Sapolsky went on the scientist's equivalent of welfare, appealing to the deans for funding to float his lab while he reapplied for the grant. He even took a devil's advocate approach at one point and asked himself if it might be worth manipulating projected experiments to save jobs for researchers in the lab.

"But the last thing on earth I would ever, ever do is fake data," he said of the emotional turning point he finally reached. "When it comes to doing science, within my moral system that's roughly akin to sinning and undermines everything that is holy about what we do."

Instead, Sapolsky said, he began to realize that what truly mattered to him were the connections and threads of his life.

"I would still very much love to change the world, and there are three or four neurological diseases that I've got a personal grudge against," Sapolsky said. "I wouldn't mind mopping them up in one amazing experiment to come out of my lab, and I certainly wouldn't mind transforming hundreds of thousands of people's lives overnight with some discovery."

At the same time, he said, he now realizes that whatever he might discover in his lab, someone else is just as likely to discover ­ either 10 minutes earlier, or 10 minutes later.

"It's becoming more clear to me that what really matters is the day-to-day stuff, in terms of teaching ­ all the pseudo-parental things that one looks for in a very artificially nurturant environment like this," he said. "Trying to get somebody excited about learning and trying to get somebody to think in a moral context have begun to have a lot more significance to me."

Sapolsky talked about his relationship with his father and the quarrels they often had about orthodox Jewish rules and regulations.
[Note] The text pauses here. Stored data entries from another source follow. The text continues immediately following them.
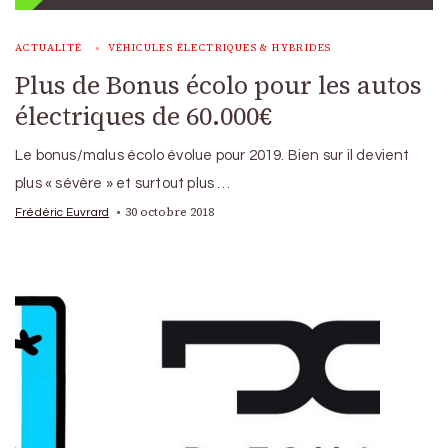
ACTUALITÉ
VÉHICULES ÉLECTRIQUES & HYBRIDES
Plus de Bonus écolo pour les autos
électriques de 60.000€
Le bonus/malus écolo évolue pour 2019. Bien sur il devient
plus « sévère » et surtout plus …
30 octobre 2018
Frédéric Euvrard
Although Sapolsky abandoned his religious faith at age 14, he said his father's moral influence continues to be apparent today, as he looks forward to the imminent birth of his first child ­ a long-awaited arrival after three years and six failed pregnancies.
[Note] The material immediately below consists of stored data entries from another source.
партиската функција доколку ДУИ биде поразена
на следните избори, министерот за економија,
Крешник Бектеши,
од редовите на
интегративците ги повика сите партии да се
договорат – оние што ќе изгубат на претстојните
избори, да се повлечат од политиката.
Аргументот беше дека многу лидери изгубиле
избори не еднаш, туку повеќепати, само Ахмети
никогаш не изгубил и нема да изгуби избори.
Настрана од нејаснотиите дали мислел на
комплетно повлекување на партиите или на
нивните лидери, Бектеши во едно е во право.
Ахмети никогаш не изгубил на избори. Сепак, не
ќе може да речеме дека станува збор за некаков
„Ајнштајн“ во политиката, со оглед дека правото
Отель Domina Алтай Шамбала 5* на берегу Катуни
"This isn't stuff that would have made any sense to me 20 years ago, or even three years ago, but it sure does now," Sapolsky said. "What seems most interesting is that making sense of this [difficult] period and what counts has virtually nothing to do with getting a stupid grant, but has everything to do with the business of becoming a father."

In fact, Sapolsky said, when he received a new set of "grant numbers" recently, he put them in his knapsack and didn't open them for three weeks.

"My wife and I were waiting to hear about a genetic test," he said, "and I could have cared less about the damn grant at that point."